Nov. 20 (Bloomberg) -- Port Waratah Coal Services, operator of the two coal-export terminals at Australia's Newcastle, lodged an application with the national competition regulator seeking approval for a new system to manage access to the port.

The application, made jointly with the Newcastle Coal Infrastructure Group, is necessary ``to provide certainty for producers in 2009 and avoid long ship queues and crippling demurrage costs'' likely to arise once the existing quota system expires Dec. 31, Port Waratah said in an e-mailed statement.

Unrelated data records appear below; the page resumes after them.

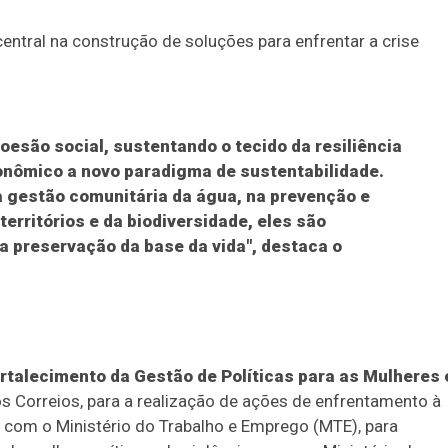
central na construção de soluções para enfrentar a crise
esão social, sustentando o tecido da resiliência
nômico a novo paradigma de sustentabilidade.
na gestão comunitária da água, na prevenção e
erritórios e da biodiversidade, eles são
a preservação da base da vida", destaca o
rtalecimento da Gestão de Políticas para as Mulheres 
s Correios, para a realização de ações de enfrentamento à
; com o Ministério do Trabalho e Emprego (MTE), para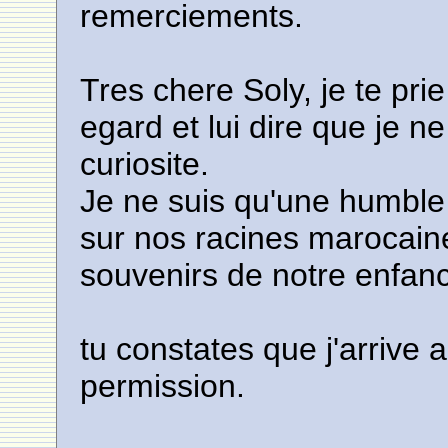
remerciements.
Tres chere Soly, je te pri
egard et lui dire que je ne
curiosite.
Je ne suis qu'une humble
sur nos racines marocain
souvenirs de notre enfan
tu constates que j'arrive a
permission.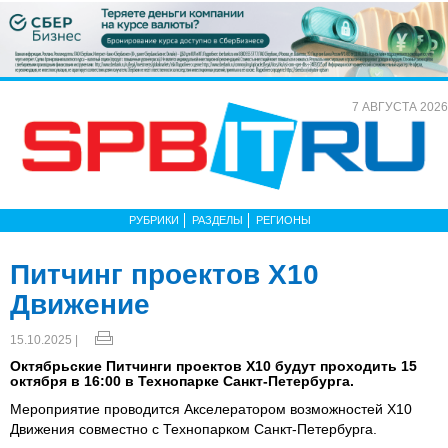
7 АВГУСТА 2026
РУБРИКИ
РАЗДЕЛЫ
РЕГИОНЫ
Питчинг проектов Х10
Движение
15.10.2025 |
Октябрьские Питчинги проектов Х10 будут проходить 15
октября в 16:00 в Технопарке Санкт-Петербурга.
Мероприятие проводится Акселератором возможностей Х10
Движения совместно с Технопарком Санкт-Петербурга.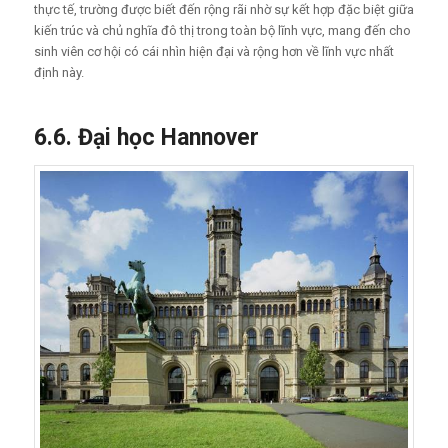
thực tế, trường được biết đến rộng rãi nhờ sự kết hợp đặc biệt giữa
kiến trúc và chủ nghĩa đô thị trong toàn bộ lĩnh vực, mang đến cho
sinh viên cơ hội có cái nhìn hiện đại và rộng hơn về lĩnh vực nhất
định này.
6.6.
Đạ
i h
ọ
c Hannover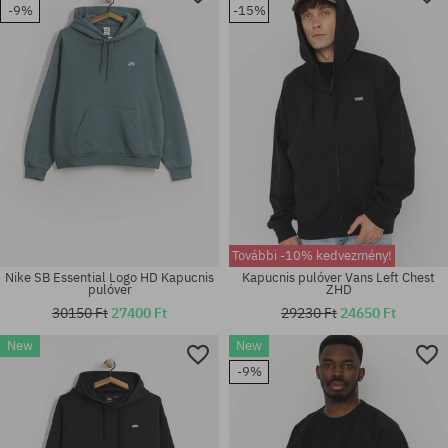
-9%
-15%
M; L
S; L
További -10% kedvezmény!
Nike SB Essential Logo HD Kapucnis
Kapucnis pulóver Vans Left Chest
pulóver
ZHD
30150 Ft
27400 Ft
29230 Ft
24650 Ft
New
New
Elérhető méretek:
Elérhető méretek:
-9%
S; M; L
S; M; L; XL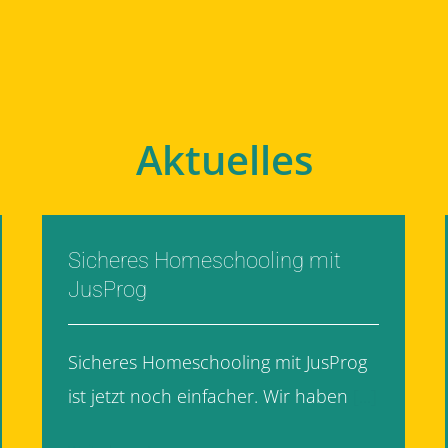
Aktuelles
Sicheres Homeschooling mit
JusProg
Sicheres Homeschooling mit JusProg
ist jetzt noch einfacher. Wir haben
[...]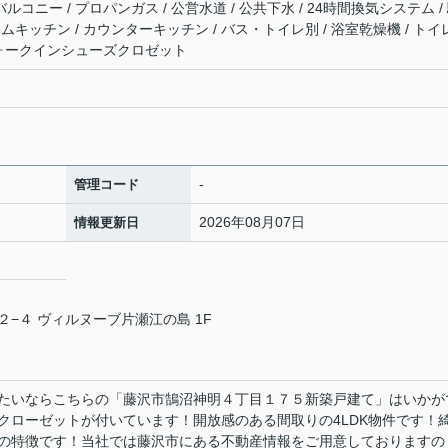
ルコニー / プロパンガス / 公営水道 / 公共下水 / 24時間換気システム /
テムキッチン / カウンターキッチン / バス・トイレ別 / 浴室乾燥機 / トイ
/ ウォークインシューズクロゼット
-
管理コード
2026年08月07日
情報更新日
−４ ヴィルヌーブ片瀬江の島 1F
たいならこちらの「藤沢市鵠沼神明４丁目１７５新築戸建て」はいかが
クローゼットが付いています！開放感のある間取りの4LDK物件です！
の特徴です！当社では藤沢市にある不動産情報をご用意しておりますの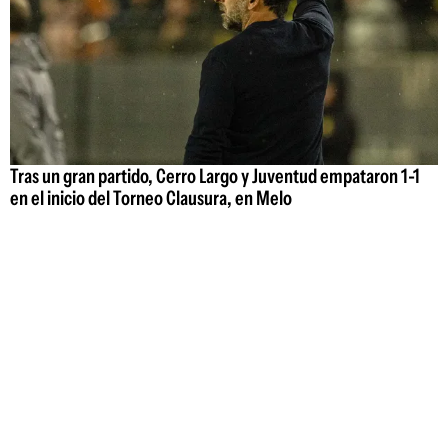
Tras un gran partido, Cerro Largo y Juventud empataron 1-1
en el inicio del Torneo Clausura, en Melo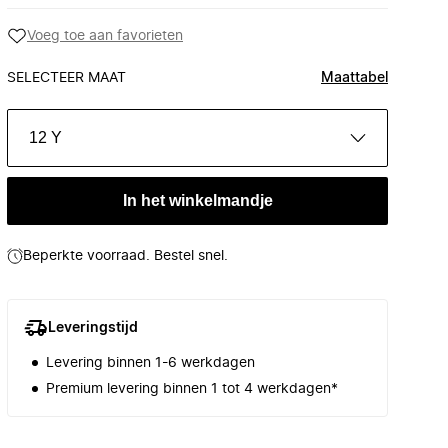
Voeg toe aan favorieten
SELECTEER MAAT
Maattabel
12 Y
In het winkelmandje
Beperkte voorraad. Bestel snel.
Leveringstijd
Levering binnen 1-6 werkdagen
Premium levering binnen 1 tot 4 werkdagen*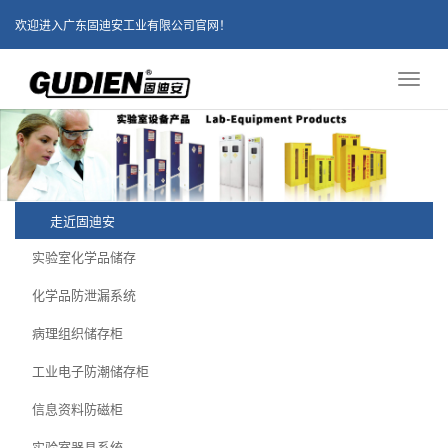
欢迎进入广东固迪安工业有限公司官网！
Toggl
naviga
走近固迪安
实验室化学品储存
化学品防泄漏系统
病理组织储存柜
工业电子防潮储存柜
信息资料防磁柜
实验室器具系统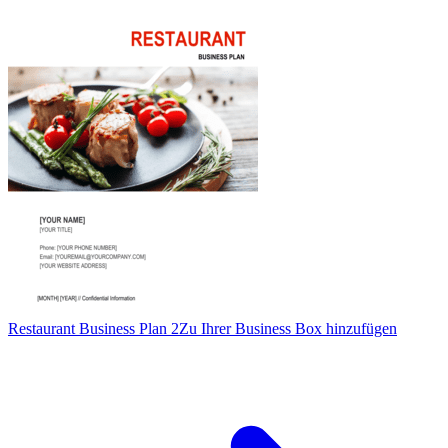
Restaurant Business Plan 2
Zu Ihrer Business Box hinzufügen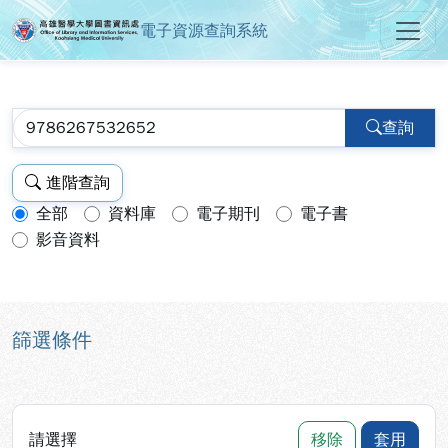
電子資源查詢系統
高雄醫學大學圖書資訊處電子資源
跳到主要內容
:::
:::
查詢
進階查詢
全部
資料庫
電子期刊
電子書
查詢模式：
影音資料
篩選條件
請選擇
移除
套用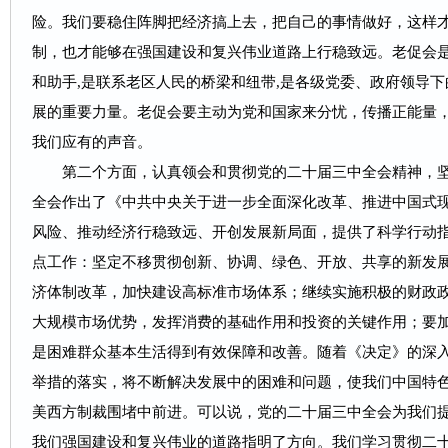
险。我们要稳住阵脚把经济搞上去，把自己的事情做好，这样
制，也才能够在强国建设和复兴伟业道路上行稳致远。老促会
和助手,是联系老区人民的桥梁和纽带,是各级党委、政府领导
展的重要力量。老促会要主动为党和国家来分忧，传播正能量
我们应有的声音。
第二个方面，认真领会和贯彻党的二十届三中全会精神，
全会作出了《中共中央关于进一步全面深化改革、推进中国式
风险、推动经济行稳致远、开创发展新局面，提供了科学行动
点工作：坚定不移贯彻创新、协调、绿色、开放、共享的新发
济体制改革，加快建设高标准市场体系；继续实施积极的财政
大规模市场优势，发挥消费的基础作用和投资的关键作用；要
是困难群众基本生活得到有效保障和改善。随着《决定》的深入
举措的落实，将不断解决发展中的困难和问题，使我们中国特
美西方制裁围堵中前进。可以说，党的二十届三中全会为我们
我们强国建设和复兴伟业的道路指明了方向。我们学习贯彻二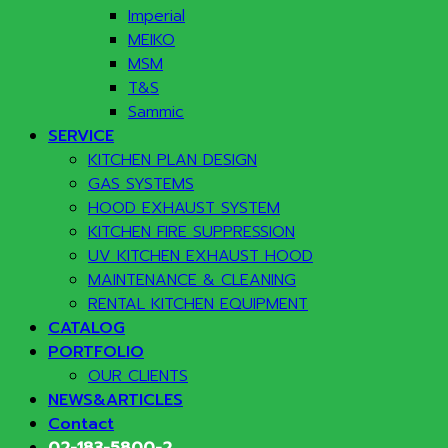
Imperial
MEIKO
MSM
T&S
Sammic
SERVICE
KITCHEN PLAN DESIGN
GAS SYSTEMS
HOOD EXHAUST SYSTEM
KITCHEN FIRE SUPPRESSION
UV KITCHEN EXHAUST HOOD
MAINTENANCE & CLEANING
RENTAL KITCHEN EQUIPMENT
CATALOG
PORTFOLIO
OUR CLIENTS
NEWS&ARTICLES
Contact
02-183-5800-2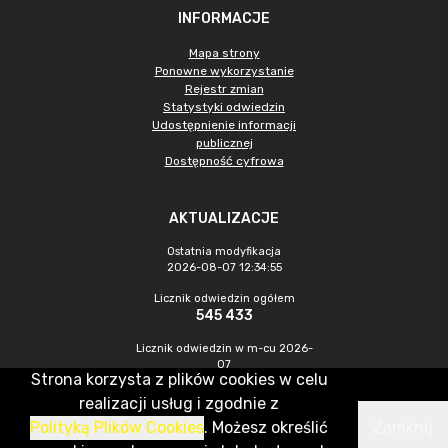
INFORMACJE
Mapa strony
Ponowne wykorzystanie
Rejestr zmian
Statystyki odwiedzin
Udostępnienie informacji
publicznej
Dostępność cyfrowa
AKTUALIZACJE
Ostatnia modyfikacja
2026-08-07 12:34:55
Licznik odwiedzin ogółem
545 433
Licznik odwiedzin w m-cu 2026-
07
Strona korzysta z plików cookies w celu
1 449
realizacji usług i zgodnie z
Polityką Plików Cookies
. Możesz określić
Zamknij
CMS & Hosting: Nefeni Sp. z o.o.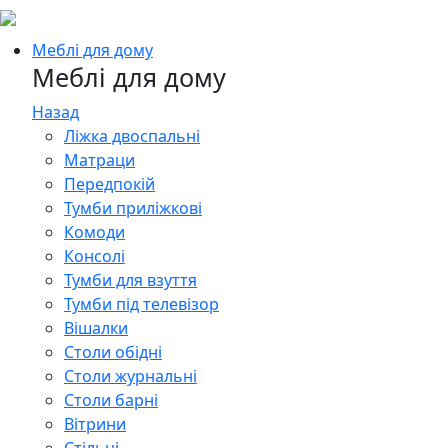
Меблі для дому
Меблі для дому
Назад
Ліжка двоспальні
Матраци
Передпокій
Тумби приліжкові
Комоди
Консолі
Тумби для взуття
Тумби під телевізор
Вішалки
Столи обідні
Столи журнальні
Столи барні
Вітрини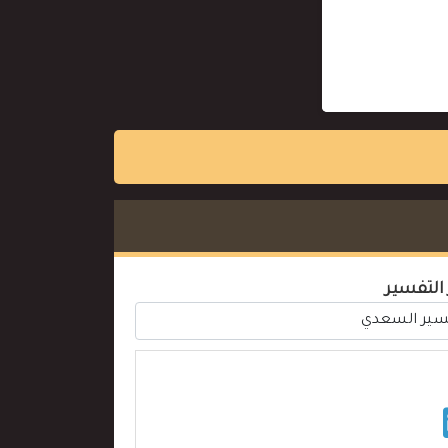
 التفسير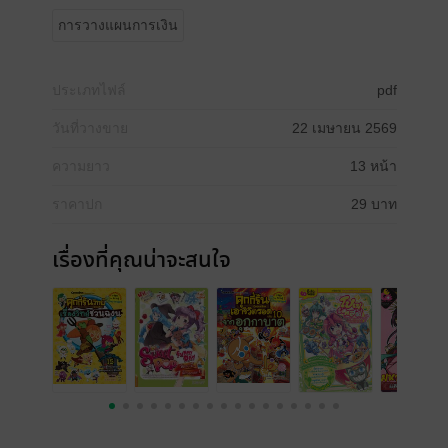
การวางแผนการเงิน
ประเภทไฟล์
pdf
วันที่วางขาย
22 เมษายน 2569
ความยาว
13 หน้า
ราคาปก
29 บาท
เรื่องที่คุณน่าจะสนใจ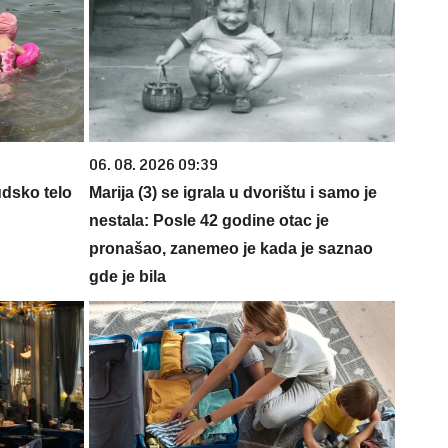
06. 08. 2026 09:39
udsko telo
Marija (3) se igrala u dvorištu i samo je
nestala: Posle 42 godine otac je
pronašao, zanemeo je kada je saznao
gde je bila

Bottlenecks at Australian ports have helped constrain supplies of the fuel to Asian customers, contributing to record prices earlier this year and increasing costs for mining companies. Newcastle, the world's biggest coal-export harbor, has operated an export quota system since March 2004 as it seeks to reduce waiting times for ships. The systems require approval by the Australian Competition and Consumer Commission, or ACCC.

``The intention is for the short-term arrangement to be a stepping stone to a long-term'' model for allocating port capacity underpinned by contracts, Graham Davidson, general manager of Port Waratah, said in the statement released late yesterday. The application to the regulator assumes a permanent solution is agreed by mid-2009, he said.

Xstrata Plc, Rio Tinto Group and BHP Billiton Ltd. are among mining companies that ship coal through Newcastle.

Newcastle Port is expected to export about 91.5 million metric tons of coal this year, up 8 percent on last year, Port Waratah said. That compares with export capacity of 102 million tons at the two terminals, which is due to reach 113 million tons next year through a A$500 million ($319 million) expansion.

Newcastle Coal Infrastructure Group, which is building a new coal-export terminal at the New South Wales port, is owned by BHP Billiton, Centennial Coal Co., Donaldson Coal and other mining companies.